Slaughter cow sales volume is greatest during the fall and winter of any
year. After calves are weaned cow productivity is generally evaluated. Poor performers are generally culled
from the herd to avoid the costs of carrying an open cow through the winter. The availability of pasture and
feed sources may create a plus or minus level of activity for this category of cattle.
Stocker Producers
Stocker cattle can be defined as weaned calves that are placed on small grain pastures or
placed in feedyards and backgrounded. Beginning stocker cattle weights are normally between 350 and 500
pounds. Finished stocker cattle normally will weigh between 600 and 800 pounds. Stocker operators provide an
interim step in the production process--taking these lightweight calves, growing them on cheap feed
correcting for any problems that happen at or before weaning.
The stockering phase is not a large part of the cattle industry in many
parts of the country.

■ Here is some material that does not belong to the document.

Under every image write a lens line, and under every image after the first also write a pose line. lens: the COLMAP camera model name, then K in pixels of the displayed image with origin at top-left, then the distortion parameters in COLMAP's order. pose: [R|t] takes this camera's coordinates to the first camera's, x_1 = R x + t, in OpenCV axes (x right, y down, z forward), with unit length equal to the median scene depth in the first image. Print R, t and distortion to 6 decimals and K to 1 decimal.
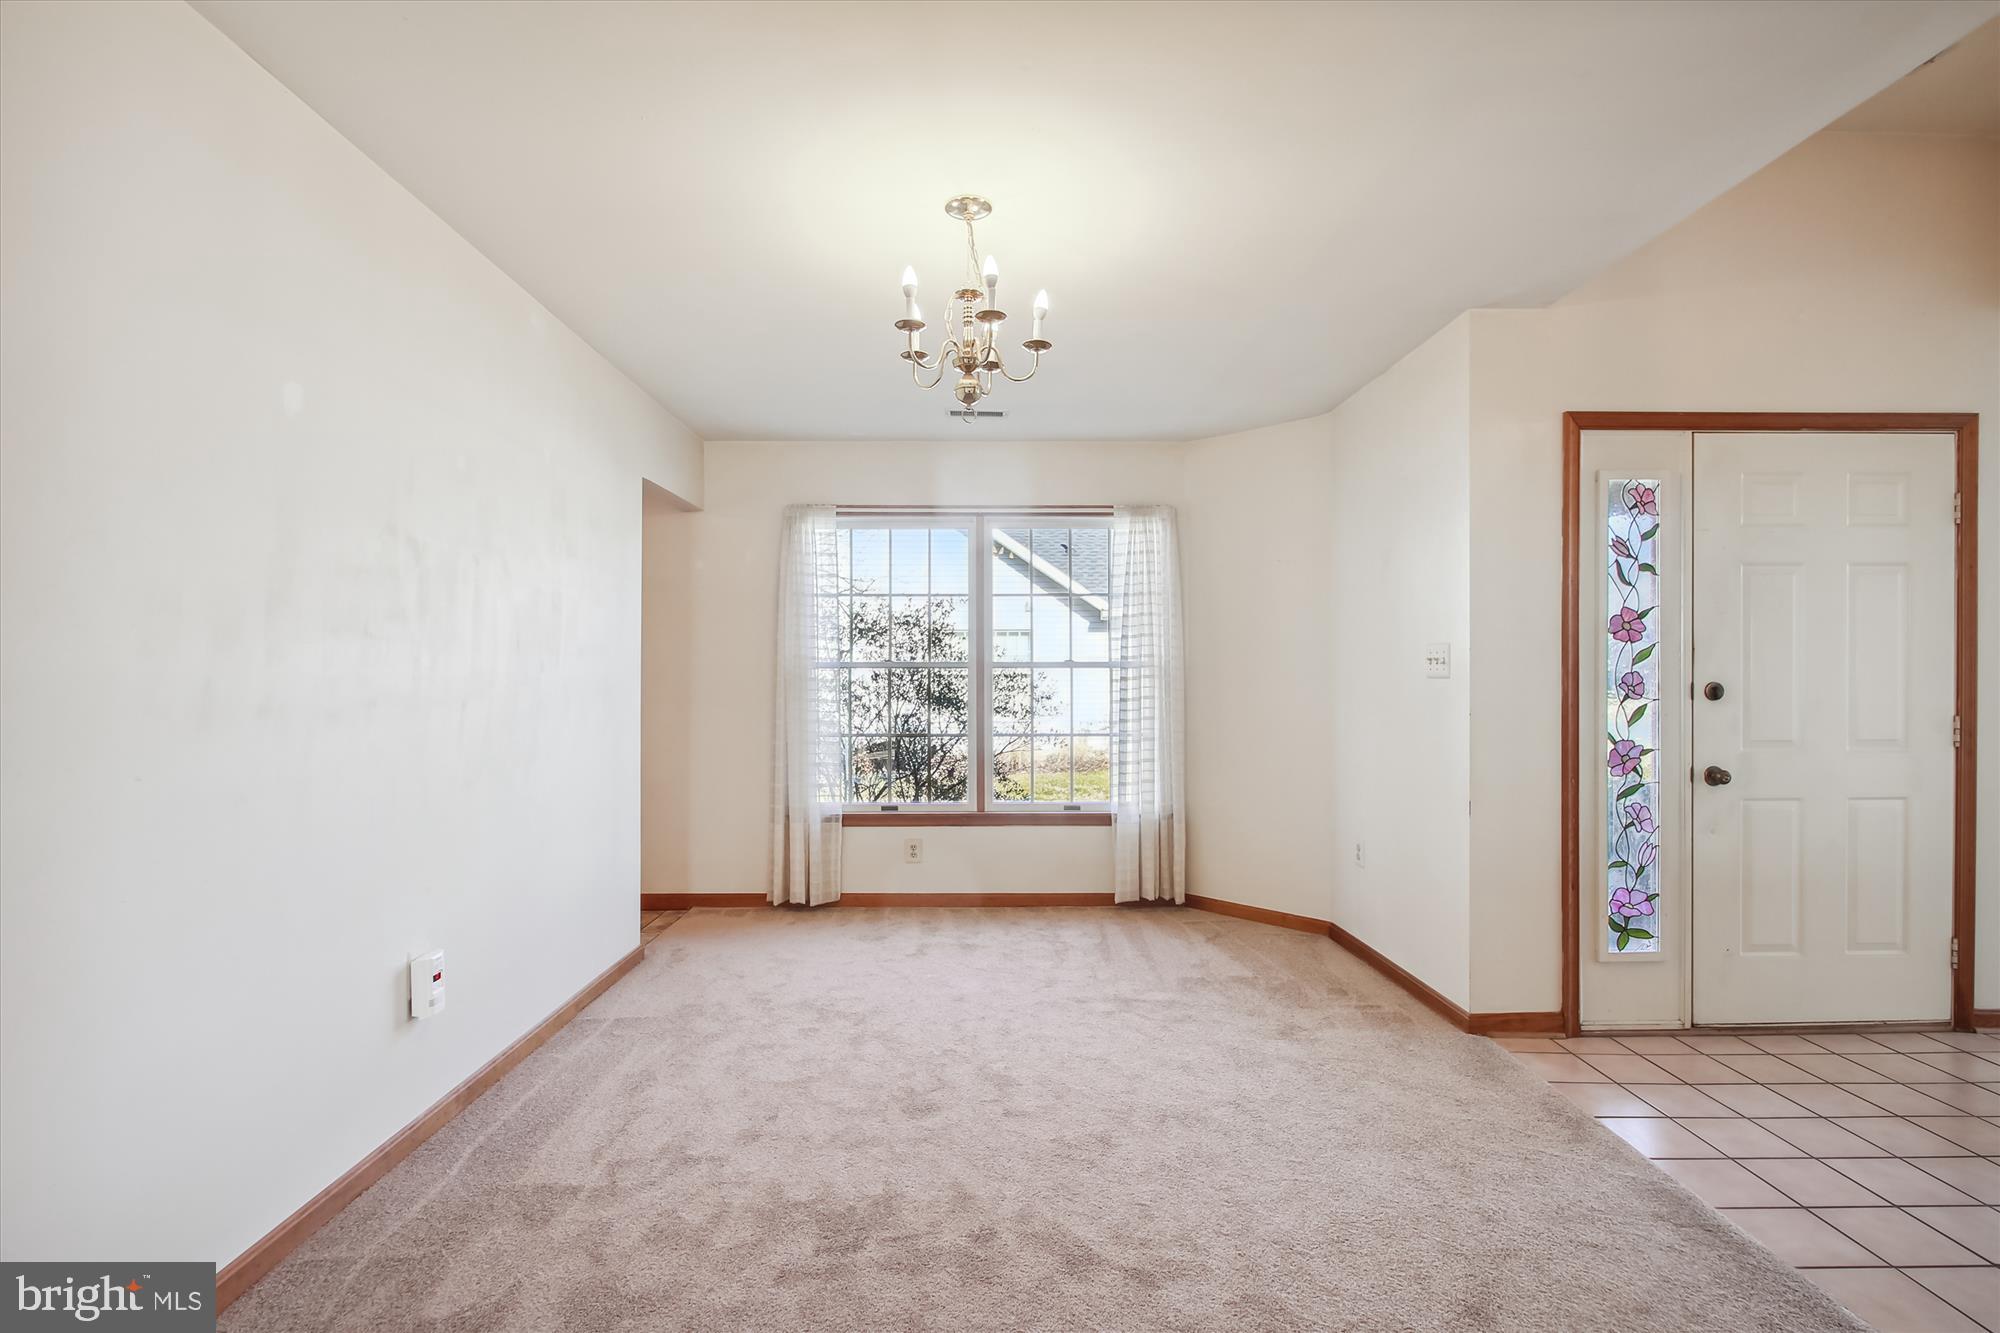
lens RADIAL K [[906.7, 0, 997.6], [0, 906.7, 684.7], [0, 0, 1]] dist [0.000118, -0.005314]
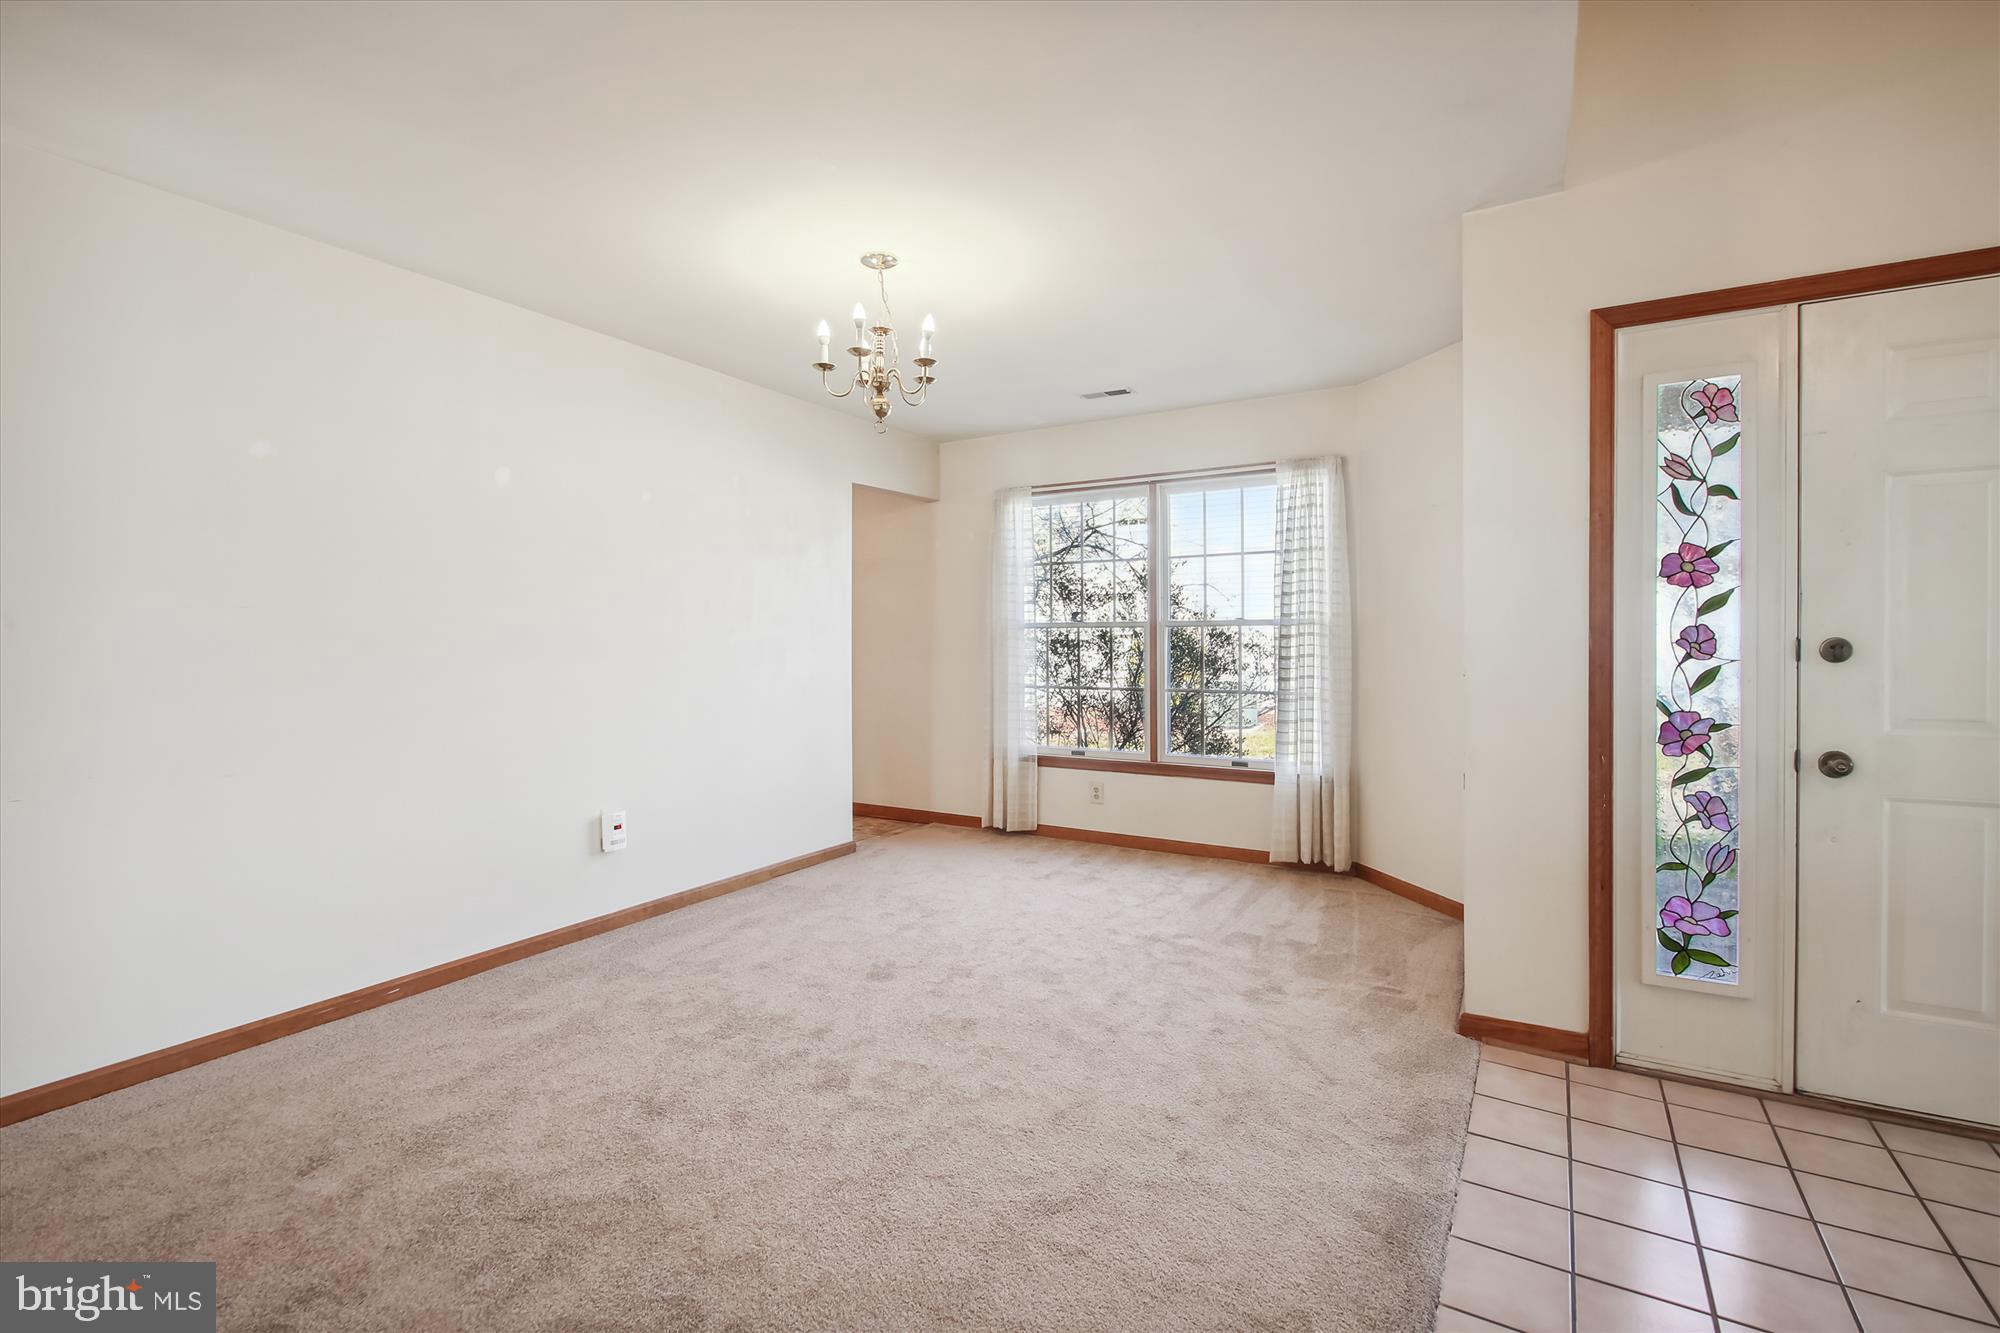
lens RADIAL K [[887.1, 0, 1001.7], [0, 887.1, 656.5], [0, 0, 1]] dist [-0.000718, -0.005502]
pose [[0.852965, 0.007304, -0.521917, 0.585834], [0.000065, 0.999901, 0.014100, 0.002414], [0.521968, -0.012061, 0.852880, 0.028209]]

Inexpensive forages, made available because of rotation requirements with other
agronomic crops and by- products from other livestock enterprises, makes stockering attractive when readily
available to beef producers. Marketing opportunities available to stocker operations are similar to those at
the cow/calf level.
Processor-Packer
Processor-Packers buy finished beef cattle, process them and sell the carcass or boxed
beef to retailers. This segment of the beef industry is concentrated in the Midwest among major packing
companies, it is estimated that a small group of packers process over 80 percent of the industry's finished
beef.
How The Market Determines Cattle Prices The driving
force behind this price discovery process is profit. Every stage of the production marketing channel wants to
provide the consumer with a safe, quality product that adds value to the consumer’s decision to buy
beef. Each segment of the channel adds value to the calf produced to satisfy this consumer need,
but each segment also must make a profit.

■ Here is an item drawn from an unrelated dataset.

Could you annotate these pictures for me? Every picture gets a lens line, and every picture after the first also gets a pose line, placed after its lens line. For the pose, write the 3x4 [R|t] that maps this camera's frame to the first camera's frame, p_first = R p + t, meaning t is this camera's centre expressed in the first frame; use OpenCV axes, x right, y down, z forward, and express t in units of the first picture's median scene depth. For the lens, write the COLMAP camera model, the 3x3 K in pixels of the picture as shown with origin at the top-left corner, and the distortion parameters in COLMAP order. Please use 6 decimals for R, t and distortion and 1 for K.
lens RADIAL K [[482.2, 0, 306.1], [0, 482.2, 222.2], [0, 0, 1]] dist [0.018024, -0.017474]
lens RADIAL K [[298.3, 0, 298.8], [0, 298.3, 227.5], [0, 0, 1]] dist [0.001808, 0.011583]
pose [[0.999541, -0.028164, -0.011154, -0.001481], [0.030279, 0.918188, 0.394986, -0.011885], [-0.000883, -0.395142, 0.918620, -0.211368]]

It is this dichotomy within the industry needing to work together but also
each separate segment forced to being profitable that muddies the signals. The poultry industry solved this
problem with vertical integration.
Is the market offering a reasonable price? When should cattleman price
their cattle? Knowing how prices are determined may help producers, feeders and packers answer these
questions and take advantage of the highest possible price.
Most people get frustrated when economists say that "the forces of supply
and demand" determine prices, and as you might suspect, these economists are only partially correct. If
supply and demand were known, prices would be easily determined. The fact is that supply and demand are not
known.
In reality, expected supply and demand determines price. Economists refer
to beef demand as the amount of beef that will be bought at various prices during a certain time period. As
the price of beef increases, the amount bought normally declines. Or, as the price of beef declines,
consumers are willing to buy more meat. Thus demand is made up of various components, including quantity and
time. Other factors that may affect price are consumer income levels, number of consumers in the market, and
prices of related products such as poultry and pork.
Supply also has the two components of quantity and time. Supply is the
quantity supplied at various prices during a certain time period. As price increases, producers are willing
to produce more and sell more beef. As the price declines, producers are reluctant to sell more beef and over
time, will produce less.
So how are prices really determined? Prices are determined by negotiation.
These negotiations take place simultaneously at every level of the marketing channel. Consumers have
money to spend and they want to purchase beef. But, consumers only have a limited amount of money to
spend and they like other goods and services as well as beef. They decide what amount of beef they buy based
upon the amount of money they have to spend, the price of beef and their desire to eat beef compared to other
food items available to them.
The retailer at any point in time has a certain amount of meat to sell.
The retailer puts a price on the meat. The higher the price, the less meat he sells. The lower the price, the
more meat he will sell. A price is basically established over time between the consumer and retailer when the
amount of meat bought equals the amount the retailer puts in the meat case.